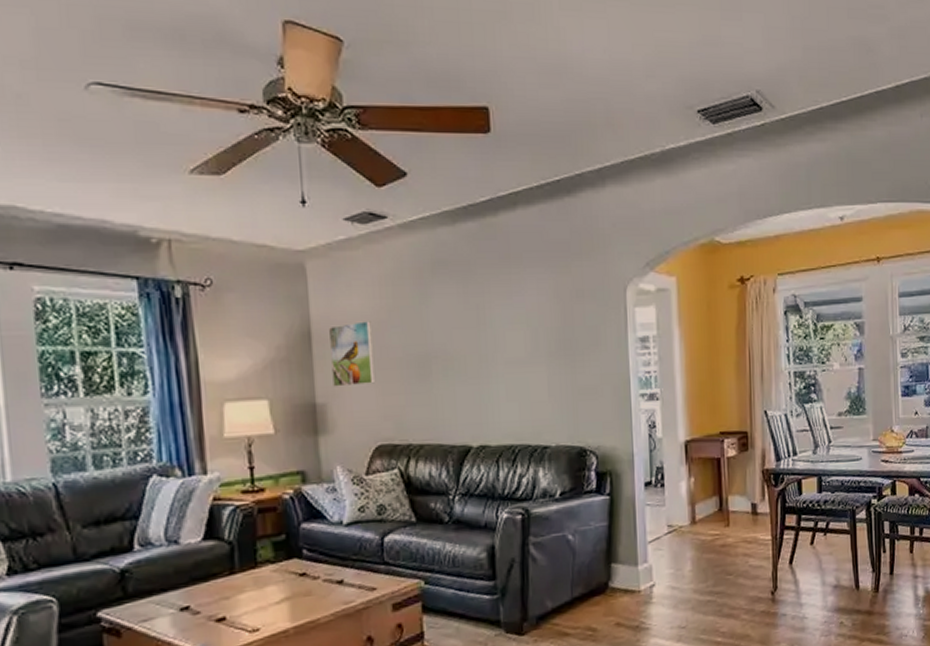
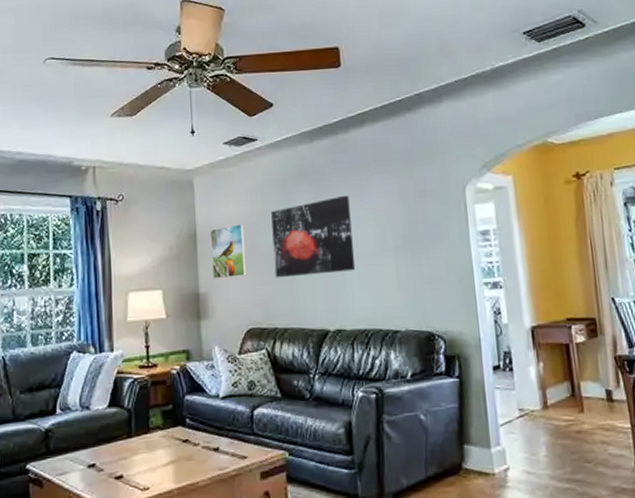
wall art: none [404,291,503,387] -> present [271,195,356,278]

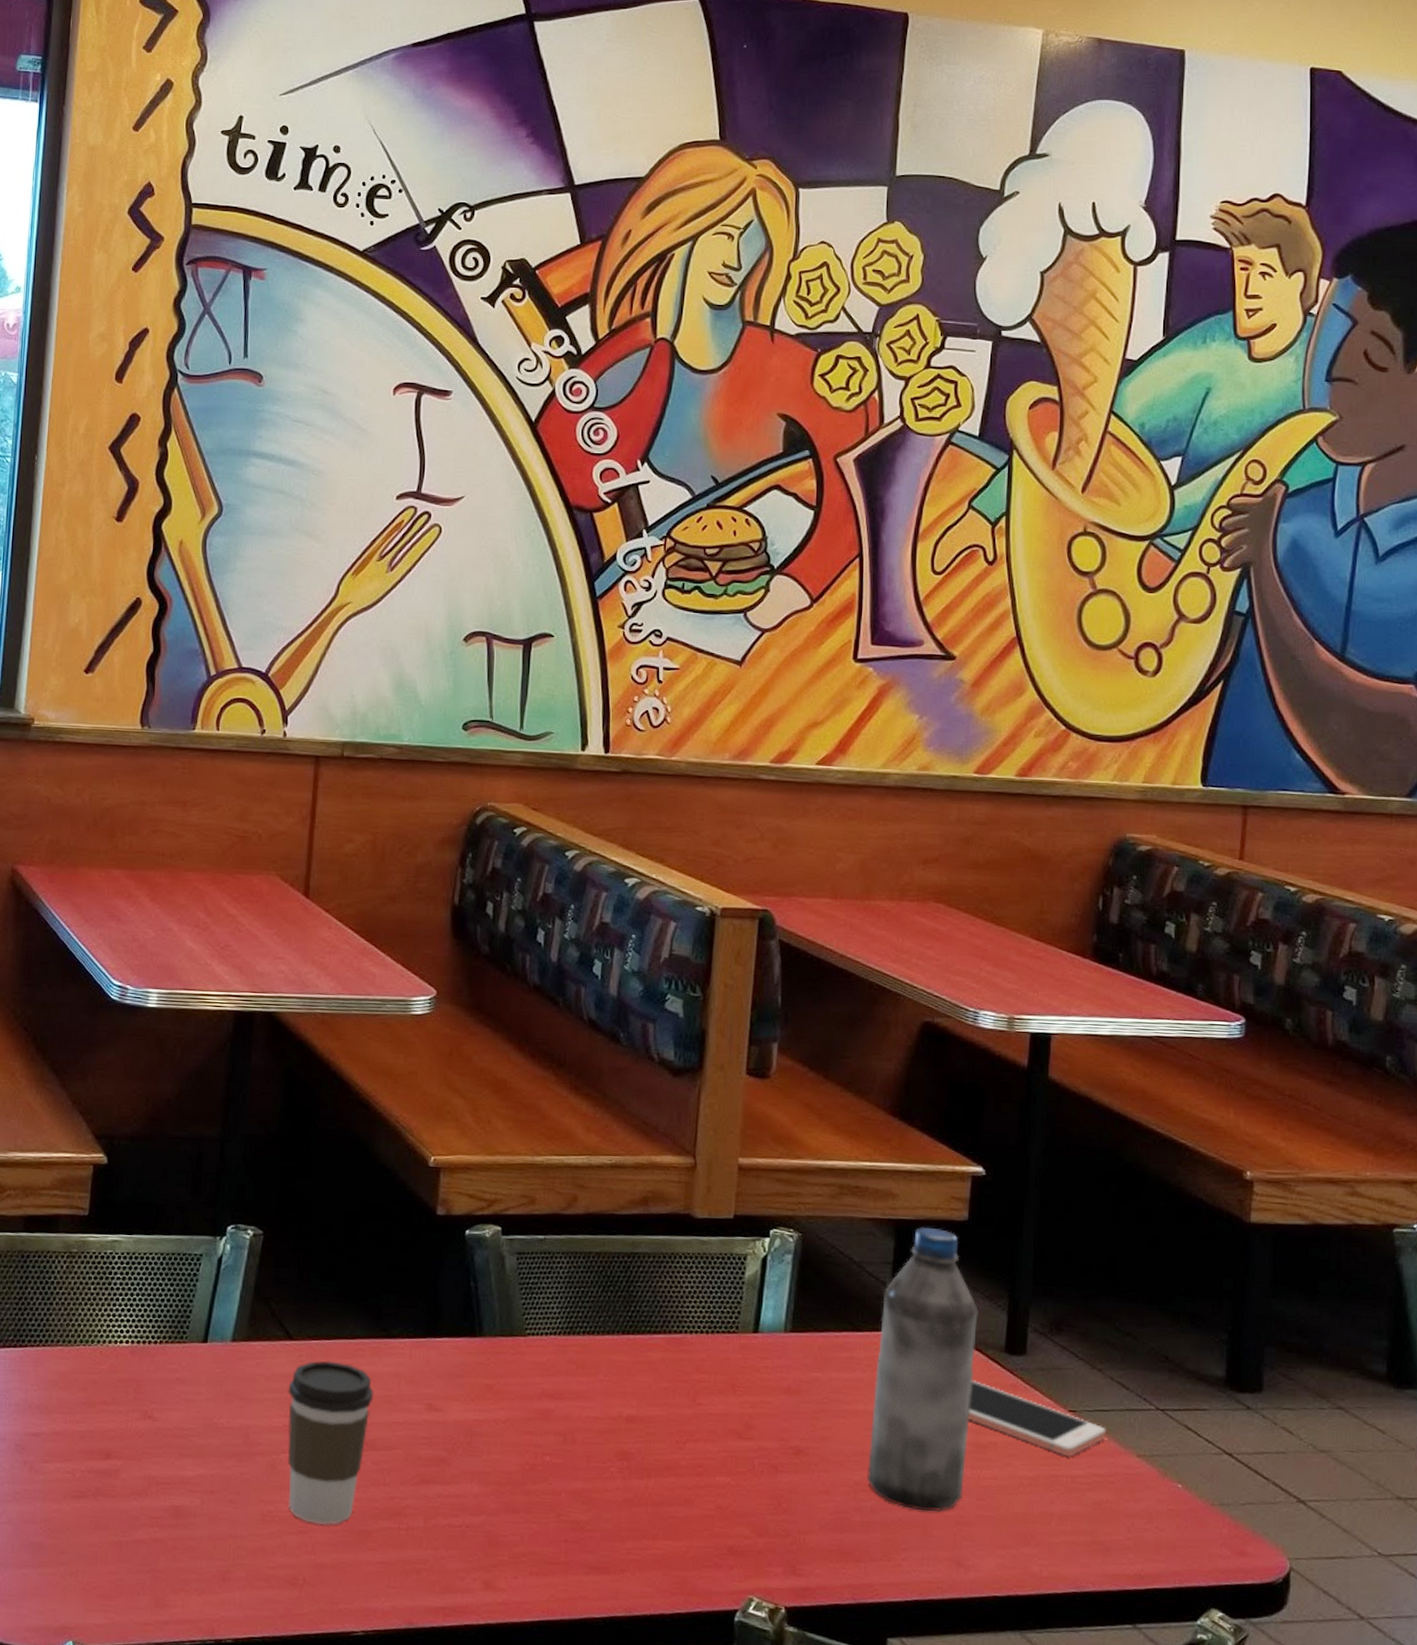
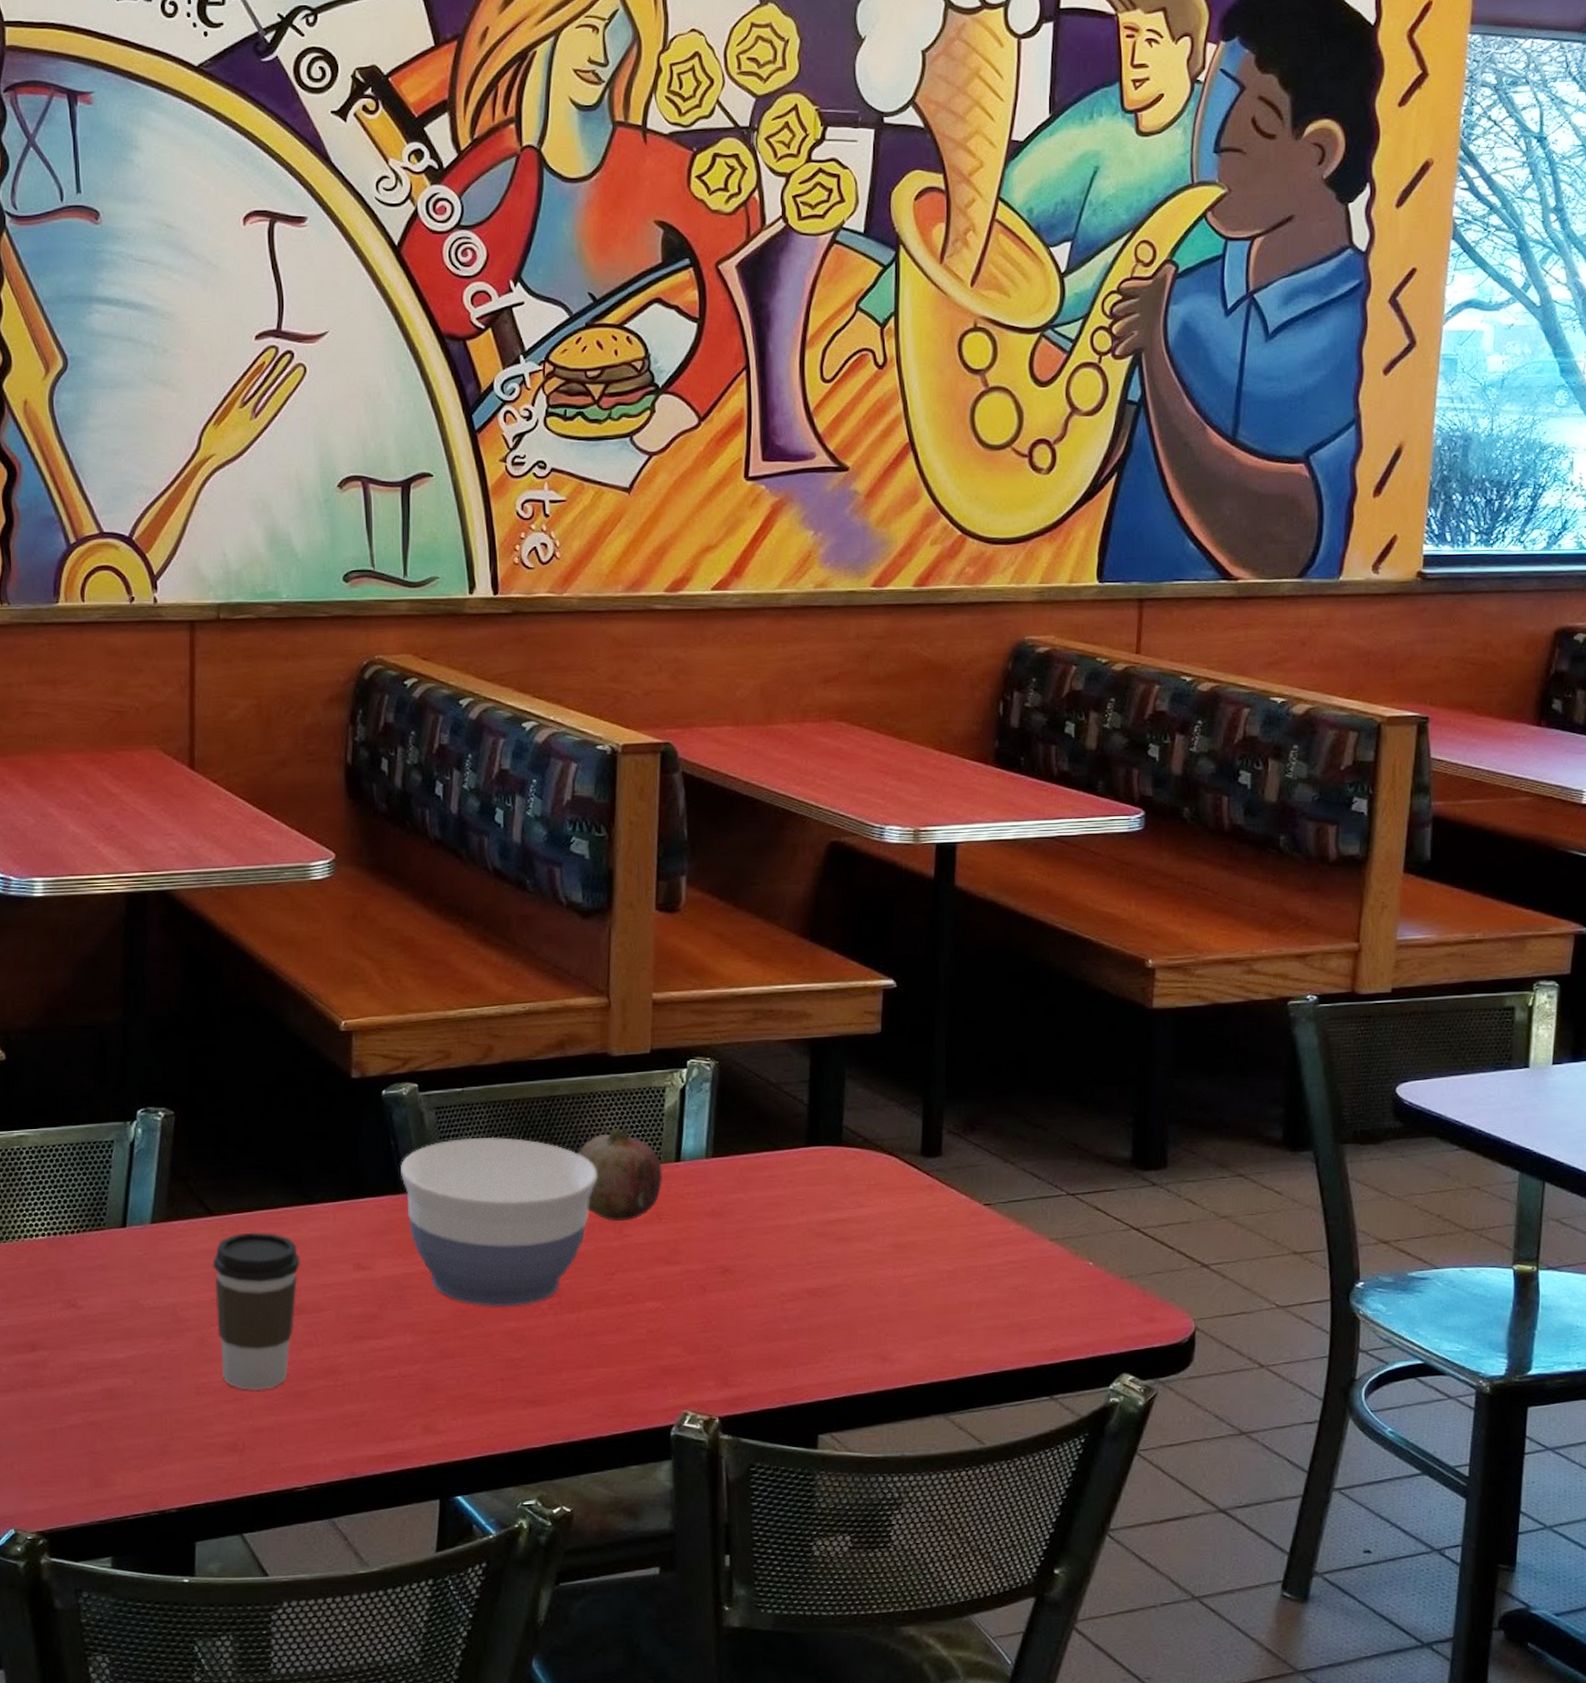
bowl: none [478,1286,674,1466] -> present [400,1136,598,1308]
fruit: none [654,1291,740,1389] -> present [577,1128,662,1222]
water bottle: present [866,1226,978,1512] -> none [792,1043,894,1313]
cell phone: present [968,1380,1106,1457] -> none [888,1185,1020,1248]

##########

◆ Your instructions: Copy out every entry above verbatim. Leave each picture out.

◆ Task solution:
wall art: none [404,291,503,387] -> present [271,195,356,278]

bowl: none [478,1286,674,1466] -> present [400,1136,598,1308]
fruit: none [654,1291,740,1389] -> present [577,1128,662,1222]
water bottle: present [866,1226,978,1512] -> none [792,1043,894,1313]
cell phone: present [968,1380,1106,1457] -> none [888,1185,1020,1248]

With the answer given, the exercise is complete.